Real Estate

How much value is added to a cottage if it’s for four-season use?

At -25C the hike along the river was worth it in Jacques-Cartier National Park, Quebec, Canada Photo by Film Adventure/Shutterstock

How much value, approximately, would be added to a cottage if you were able to drive there year-round, as opposed to having no winter access?
—John Hawkins, via e-mail

Well, it varies depending on the region and on the hairiness of the winter drive—for instance, a narrow, twisty, barely-there laneway vs. a wide, paved, township-maintained road—but the answer is basically “a lot.”

“It’s a key ingredient in the overall value,” says Anthony vanLieshout, a broker at Royal LePage Lakes of Haliburton and the president of Haliburton Appraisal Services. As an example, on a $300,000 cottage, he estimates winter access would add five to 10 per cent.

“Access is the second-most important thing for new buyers,” says Chris Winney of Royal LePage ProAlliance Realty in Northbrook, Ont. (Privacy is the first.) In her area, the difference in value could be as much as 15 per cent.

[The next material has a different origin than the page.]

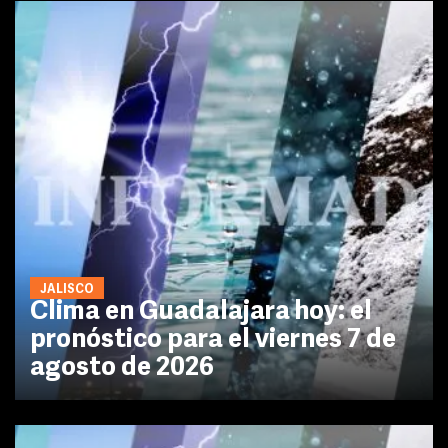
JALISCO
Clima en Guadalajara hoy: el
pronóstico para el viernes 7 de
agosto de 2026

If you’re asking because you’re wondering if you should winterize your cottage and make it accessible year-round before you put it on the market, then go ahead, do it. “The majority of people want year-round these days,” says broker Gail McCormack, the owner of Kawartha Waterfront Realty. “Waterfront is expensive. If they’re going to be putting that much money into it, they want the option of going there in the winter.”